Yang studied philosophy at Harvard, then decided to pursue architecture. Penn seemed like the place to do it. His thesis project, a faculty club, was designed under the supervision of Louis Kahn Ar’24 Hon’71 and earned him the Arthur Spayd Brooke Memorial Prize.
After his military service—he was stationed in Germany, and played cello in the Seventh Army Symphony—Yang returned to New York in the early 1960s to practice architecture at a firm specializing in public housing and institutional projects. There he was given remarkable freedom to design and build what he liked.
Some of Yang’s notable buildings include an all-duplex government-subsidized apartment complex on the Upper West Side of Manhattan; a police station in Astoria, Queens; an entire suite of campus facilities for Queensborough Community College; and houses for his brother and sister.
In the early ’80s, Yang stopped practicing architecture in order to devote himself to photography full-time.
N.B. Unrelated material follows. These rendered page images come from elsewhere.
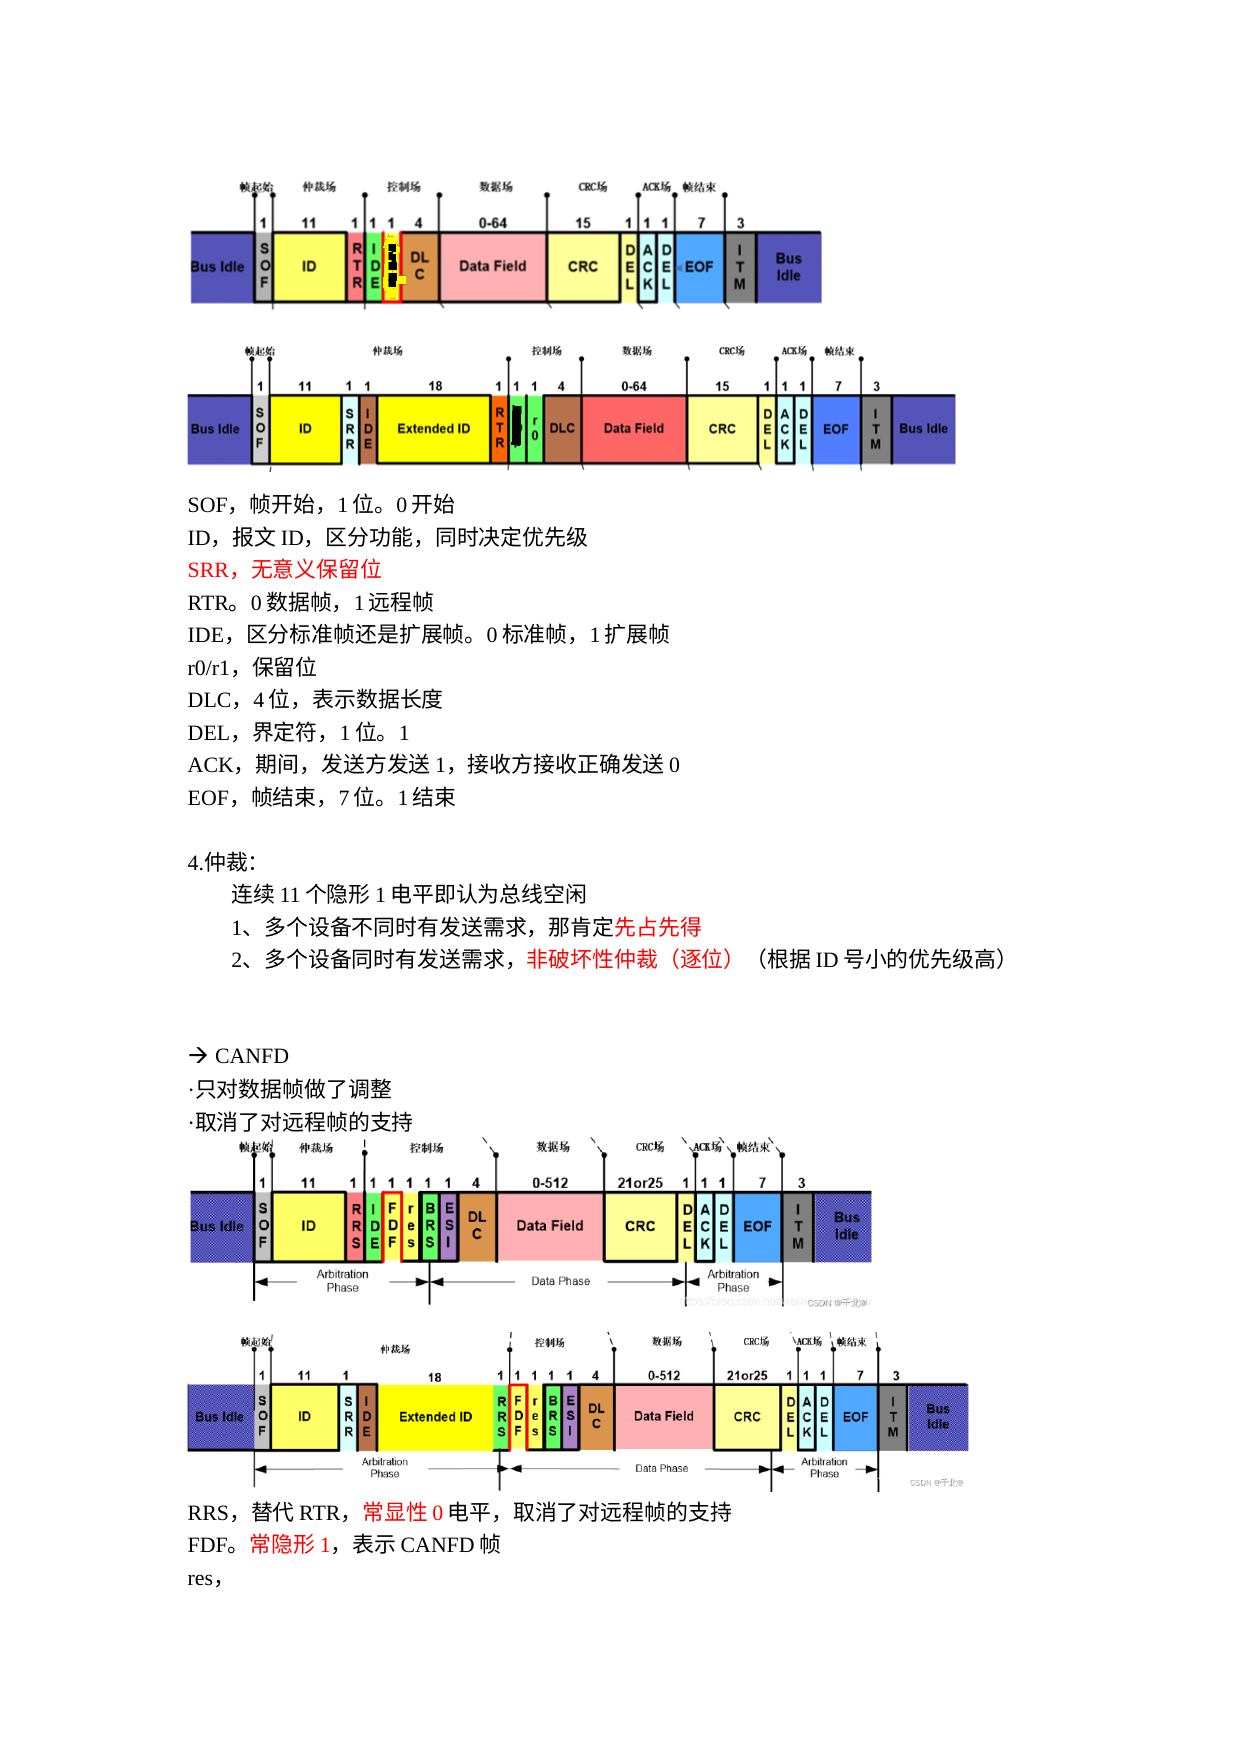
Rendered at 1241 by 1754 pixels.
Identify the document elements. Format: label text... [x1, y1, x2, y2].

text IDE，区分标准帧还是扩展帧。0标准帧，1扩展帧 [187, 617, 1053, 649]
text RTR。0数据帧，1远程帧 [187, 584, 1053, 617]
text 4.仲裁： [187, 844, 1053, 877]
text 1、多个设备不同时有发送需求，那肯定先占先得 [231, 909, 1053, 942]
picture [187, 1137, 875, 1312]
text r0/r1，保留位 [187, 649, 1053, 682]
text FDF。常隐形1，表示CANFD帧 [187, 1527, 1053, 1559]
text ·取消了对远程帧的支持 [187, 1104, 1053, 1137]
text DLC，4位，表示数据长度 [187, 682, 1053, 714]
text EOF，帧结束，7位。1结束 [187, 779, 1053, 812]
picture [187, 176, 876, 311]
text 连续11个隐形1电平即认为总线空闲 [231, 877, 1053, 909]
text CANFD [187, 1039, 1053, 1072]
text RRS，替代RTR，常显性0电平，取消了对远程帧的支持 [187, 1494, 1053, 1527]
text res， [187, 1559, 1053, 1592]
text ·只对数据帧做了调整 [187, 1072, 1053, 1104]
text SOF，帧开始，1位。0开始 [187, 487, 1053, 519]
text DEL，界定符，1位。1 [187, 714, 1053, 747]
text 2、多个设备同时有发送需求，非破坏性仲裁（逐位）（根据ID号小的优先级高） [231, 942, 1053, 974]
picture [187, 340, 964, 472]
picture [187, 1332, 971, 1492]
text ID，报文ID，区分功能，同时决定优先级 [187, 519, 1053, 552]
text SRR，无意义保留位 [187, 552, 1053, 584]
text ACK，期间，发送方发送1，接收方接收正确发送0 [187, 747, 1053, 779]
Since then, his efforts have yielded a handful of books and exhibitions that are best approached not in terms of their component images, but collectively.
“While my photographs can stand alone,” Yang explains, “most of them belong together. They’re like a chamber ensemble.”
Yang spent several years experimenting with an early 20th-century scanning camera, a complex mahogany-and-leather contraption originally used to photograph large groups of people. Mounted on a special mechanized tripod, the camera, a Cirkut No. 10, slowly revolves as it records extraordinarily detailed 360-degree panoramas on long, scroll-like negatives.
“It’s perfect for certain kinds of subjects where you’re not looking at them head on, but where the scene itself is all around you,” Yang explains. Two projects, “Innisfree Garden” (1986) and “The Golf Course as Landscape Art” (1989), explored this idea.
Having exhausted the scanning camera, Yang went on to write two books: Over the Door: The Ornamental Stonework of New York (Princeton Architectural Press, 1995), a survey of the architectural ornamentation in New York’s brownstones and tenements, and Mount Zion: Sepulchral Portraits (Distributed Art Publishers, 2001), poignant studies of the deteriorating photographic miniatures from the headstones of an orthodox Jewish cemetery in Queens.
“Many of these images are disquieting,” observes Yang. “So little is left of some of these faces, and I find that extremely touching.”
Today, after 60 years, Yang’s interest in photography continues as passionately as ever. He still works in his darkroom every day, reprinting many of his old negatives, and awaiting the next idea. “There is a wonder aspect that keeps me interested,” he says. “That’s why you take pictures in the first place, and why you keep on doing it.”